▶ ACTIVITY
In the records below, find the line that contains "#516957; stroke-width: 16" and the line that contains "#8ec1bb; stroke-width: 18", then retype exactly those two lines and every line between them.

━━ RECORDS

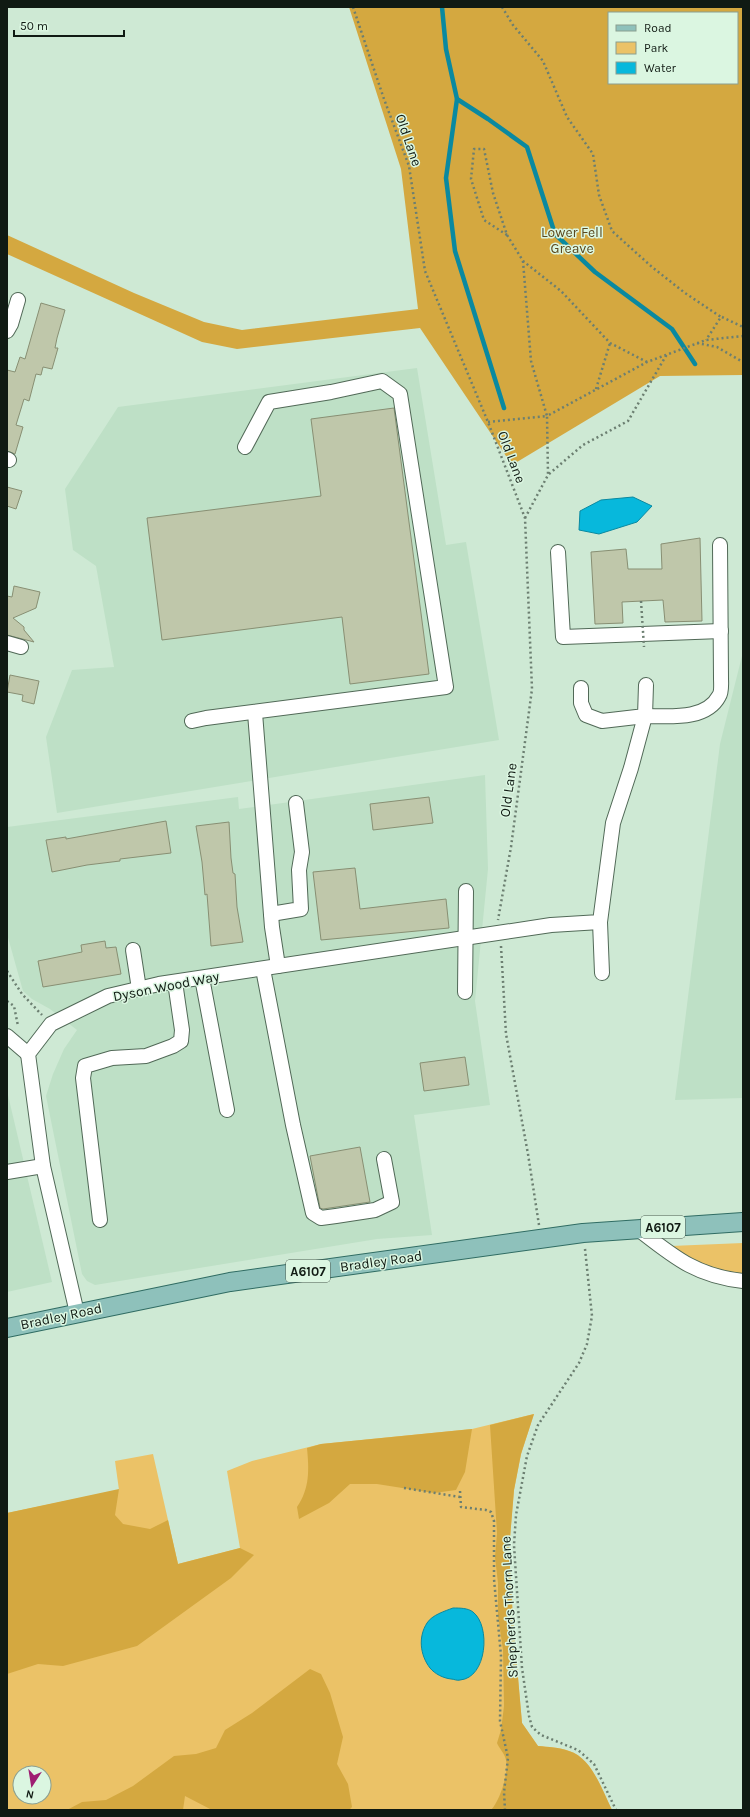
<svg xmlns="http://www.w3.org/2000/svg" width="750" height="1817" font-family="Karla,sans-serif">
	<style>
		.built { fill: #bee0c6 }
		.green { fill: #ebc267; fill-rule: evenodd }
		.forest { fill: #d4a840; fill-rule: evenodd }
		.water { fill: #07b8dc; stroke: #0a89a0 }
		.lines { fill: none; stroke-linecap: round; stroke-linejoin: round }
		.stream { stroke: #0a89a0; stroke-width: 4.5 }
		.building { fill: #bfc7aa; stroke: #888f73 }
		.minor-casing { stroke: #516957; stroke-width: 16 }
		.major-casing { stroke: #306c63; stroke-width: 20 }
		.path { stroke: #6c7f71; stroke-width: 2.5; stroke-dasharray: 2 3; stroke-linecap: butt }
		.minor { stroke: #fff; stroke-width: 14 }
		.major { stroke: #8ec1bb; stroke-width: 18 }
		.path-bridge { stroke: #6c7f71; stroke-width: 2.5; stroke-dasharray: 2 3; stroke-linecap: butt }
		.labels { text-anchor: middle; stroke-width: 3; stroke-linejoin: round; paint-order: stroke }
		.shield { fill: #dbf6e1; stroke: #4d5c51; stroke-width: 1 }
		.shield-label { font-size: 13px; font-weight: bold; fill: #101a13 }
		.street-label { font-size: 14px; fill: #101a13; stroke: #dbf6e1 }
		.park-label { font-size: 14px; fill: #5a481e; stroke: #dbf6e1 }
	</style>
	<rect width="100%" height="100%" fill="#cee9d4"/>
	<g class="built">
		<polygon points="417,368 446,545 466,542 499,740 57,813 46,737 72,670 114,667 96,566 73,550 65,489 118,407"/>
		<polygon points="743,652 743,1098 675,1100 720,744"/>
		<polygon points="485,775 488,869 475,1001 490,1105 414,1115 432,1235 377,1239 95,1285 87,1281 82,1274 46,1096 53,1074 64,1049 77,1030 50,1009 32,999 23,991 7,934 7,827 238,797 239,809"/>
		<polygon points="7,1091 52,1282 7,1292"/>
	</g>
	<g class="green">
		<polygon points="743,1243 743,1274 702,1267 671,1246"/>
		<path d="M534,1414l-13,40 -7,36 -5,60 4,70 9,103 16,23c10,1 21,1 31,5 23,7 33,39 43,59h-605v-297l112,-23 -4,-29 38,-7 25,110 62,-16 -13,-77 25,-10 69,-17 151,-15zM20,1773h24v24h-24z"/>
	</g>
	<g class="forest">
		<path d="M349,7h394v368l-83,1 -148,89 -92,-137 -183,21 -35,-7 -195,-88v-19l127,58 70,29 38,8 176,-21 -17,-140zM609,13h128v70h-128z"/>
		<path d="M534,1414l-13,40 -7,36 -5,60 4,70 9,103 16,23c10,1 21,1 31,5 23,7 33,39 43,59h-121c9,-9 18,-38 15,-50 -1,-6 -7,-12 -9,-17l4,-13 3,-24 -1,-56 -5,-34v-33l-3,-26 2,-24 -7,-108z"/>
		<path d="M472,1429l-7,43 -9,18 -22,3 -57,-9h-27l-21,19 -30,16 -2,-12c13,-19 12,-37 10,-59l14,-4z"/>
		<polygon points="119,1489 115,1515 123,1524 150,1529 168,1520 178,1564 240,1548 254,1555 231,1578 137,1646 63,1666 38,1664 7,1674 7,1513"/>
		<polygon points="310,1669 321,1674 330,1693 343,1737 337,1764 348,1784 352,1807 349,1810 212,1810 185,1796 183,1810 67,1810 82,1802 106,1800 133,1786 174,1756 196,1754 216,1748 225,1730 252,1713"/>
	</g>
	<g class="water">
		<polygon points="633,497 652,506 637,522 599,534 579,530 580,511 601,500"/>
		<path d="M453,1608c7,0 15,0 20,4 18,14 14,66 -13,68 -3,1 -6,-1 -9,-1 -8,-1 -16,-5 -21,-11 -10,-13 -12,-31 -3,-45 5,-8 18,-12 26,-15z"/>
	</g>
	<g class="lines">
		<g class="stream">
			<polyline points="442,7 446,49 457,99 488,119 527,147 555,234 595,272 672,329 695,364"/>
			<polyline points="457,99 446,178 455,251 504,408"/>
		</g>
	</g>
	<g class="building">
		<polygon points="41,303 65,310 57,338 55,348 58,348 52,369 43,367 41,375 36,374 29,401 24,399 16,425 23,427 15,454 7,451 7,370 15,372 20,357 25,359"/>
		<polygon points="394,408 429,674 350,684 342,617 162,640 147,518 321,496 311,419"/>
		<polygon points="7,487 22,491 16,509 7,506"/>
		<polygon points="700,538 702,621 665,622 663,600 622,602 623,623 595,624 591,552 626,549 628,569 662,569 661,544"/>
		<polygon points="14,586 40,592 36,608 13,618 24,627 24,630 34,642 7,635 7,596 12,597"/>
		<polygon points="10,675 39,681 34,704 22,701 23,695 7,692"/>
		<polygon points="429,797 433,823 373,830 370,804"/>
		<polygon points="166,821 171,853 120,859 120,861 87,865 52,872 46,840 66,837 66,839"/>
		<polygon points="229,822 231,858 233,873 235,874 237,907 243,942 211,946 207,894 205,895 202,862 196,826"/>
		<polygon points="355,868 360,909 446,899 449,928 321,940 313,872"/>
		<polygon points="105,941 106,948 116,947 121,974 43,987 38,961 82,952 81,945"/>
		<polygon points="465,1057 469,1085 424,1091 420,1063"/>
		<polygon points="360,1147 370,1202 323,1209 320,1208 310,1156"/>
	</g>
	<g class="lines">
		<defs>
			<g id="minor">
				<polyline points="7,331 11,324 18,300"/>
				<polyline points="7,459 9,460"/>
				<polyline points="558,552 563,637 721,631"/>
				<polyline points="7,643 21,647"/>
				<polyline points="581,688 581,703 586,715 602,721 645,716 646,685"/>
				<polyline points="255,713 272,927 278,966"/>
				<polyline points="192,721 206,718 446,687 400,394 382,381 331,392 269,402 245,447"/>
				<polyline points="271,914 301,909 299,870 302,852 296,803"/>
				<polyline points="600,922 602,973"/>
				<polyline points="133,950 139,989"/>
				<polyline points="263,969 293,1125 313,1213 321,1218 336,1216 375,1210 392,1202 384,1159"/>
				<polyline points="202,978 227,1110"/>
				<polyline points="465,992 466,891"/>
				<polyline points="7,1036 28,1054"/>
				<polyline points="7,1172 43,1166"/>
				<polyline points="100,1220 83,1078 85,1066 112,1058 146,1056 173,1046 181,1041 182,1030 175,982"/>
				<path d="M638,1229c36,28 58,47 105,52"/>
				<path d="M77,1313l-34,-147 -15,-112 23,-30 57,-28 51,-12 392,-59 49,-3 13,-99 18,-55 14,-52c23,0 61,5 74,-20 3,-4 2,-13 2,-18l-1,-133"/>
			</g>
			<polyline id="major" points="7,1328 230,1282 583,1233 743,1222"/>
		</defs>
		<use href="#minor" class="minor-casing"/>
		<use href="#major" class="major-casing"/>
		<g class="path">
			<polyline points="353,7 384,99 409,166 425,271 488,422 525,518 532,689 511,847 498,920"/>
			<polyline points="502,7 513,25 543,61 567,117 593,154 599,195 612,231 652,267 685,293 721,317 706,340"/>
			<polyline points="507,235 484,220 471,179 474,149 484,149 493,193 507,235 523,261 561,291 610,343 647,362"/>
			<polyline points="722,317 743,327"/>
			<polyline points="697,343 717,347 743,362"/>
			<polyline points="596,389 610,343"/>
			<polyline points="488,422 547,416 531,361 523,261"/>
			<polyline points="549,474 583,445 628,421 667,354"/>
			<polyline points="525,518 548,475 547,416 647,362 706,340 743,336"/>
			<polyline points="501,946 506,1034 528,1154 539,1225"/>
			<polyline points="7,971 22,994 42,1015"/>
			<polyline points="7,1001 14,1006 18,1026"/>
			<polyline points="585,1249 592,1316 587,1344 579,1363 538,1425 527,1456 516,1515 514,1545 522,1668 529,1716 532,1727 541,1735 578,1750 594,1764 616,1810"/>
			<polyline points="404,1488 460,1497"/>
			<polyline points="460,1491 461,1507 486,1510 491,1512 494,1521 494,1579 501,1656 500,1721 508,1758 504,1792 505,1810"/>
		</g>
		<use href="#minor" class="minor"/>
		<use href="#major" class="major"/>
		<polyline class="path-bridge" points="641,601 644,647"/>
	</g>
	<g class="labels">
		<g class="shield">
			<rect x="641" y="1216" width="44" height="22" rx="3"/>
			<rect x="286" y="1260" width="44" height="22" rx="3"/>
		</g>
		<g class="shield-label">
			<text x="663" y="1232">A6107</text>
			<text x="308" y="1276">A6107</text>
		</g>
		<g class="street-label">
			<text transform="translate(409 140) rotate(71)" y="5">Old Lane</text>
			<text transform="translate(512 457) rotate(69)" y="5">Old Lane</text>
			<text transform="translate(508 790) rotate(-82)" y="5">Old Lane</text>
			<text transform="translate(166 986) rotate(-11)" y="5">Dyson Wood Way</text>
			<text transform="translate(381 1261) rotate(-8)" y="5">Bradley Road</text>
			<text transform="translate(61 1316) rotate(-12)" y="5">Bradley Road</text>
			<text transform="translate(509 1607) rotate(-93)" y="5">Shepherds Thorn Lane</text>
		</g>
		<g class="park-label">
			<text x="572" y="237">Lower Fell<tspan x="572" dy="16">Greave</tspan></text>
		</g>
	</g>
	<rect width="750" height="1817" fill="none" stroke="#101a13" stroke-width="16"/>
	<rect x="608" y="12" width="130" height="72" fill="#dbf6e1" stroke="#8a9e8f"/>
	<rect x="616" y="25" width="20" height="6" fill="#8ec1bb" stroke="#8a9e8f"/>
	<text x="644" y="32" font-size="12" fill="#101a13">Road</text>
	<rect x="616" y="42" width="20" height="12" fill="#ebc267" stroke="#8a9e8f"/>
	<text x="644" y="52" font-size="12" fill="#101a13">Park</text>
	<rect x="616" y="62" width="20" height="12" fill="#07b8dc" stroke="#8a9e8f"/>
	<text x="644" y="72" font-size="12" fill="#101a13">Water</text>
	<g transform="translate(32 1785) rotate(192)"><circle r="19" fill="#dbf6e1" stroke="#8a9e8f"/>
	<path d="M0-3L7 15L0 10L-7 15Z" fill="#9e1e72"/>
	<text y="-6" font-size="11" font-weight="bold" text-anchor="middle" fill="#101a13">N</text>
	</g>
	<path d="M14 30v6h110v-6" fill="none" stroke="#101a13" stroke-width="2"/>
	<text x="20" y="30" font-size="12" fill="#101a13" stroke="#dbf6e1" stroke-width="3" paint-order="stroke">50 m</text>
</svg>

━━━━

▶ EXERCISE OUTPUT
		.minor-casing { stroke: #516957; stroke-width: 16 }
		.major-casing { stroke: #306c63; stroke-width: 20 }
		.path { stroke: #6c7f71; stroke-width: 2.5; stroke-dasharray: 2 3; stroke-linecap: butt }
		.minor { stroke: #fff; stroke-width: 14 }
		.major { stroke: #8ec1bb; stroke-width: 18 }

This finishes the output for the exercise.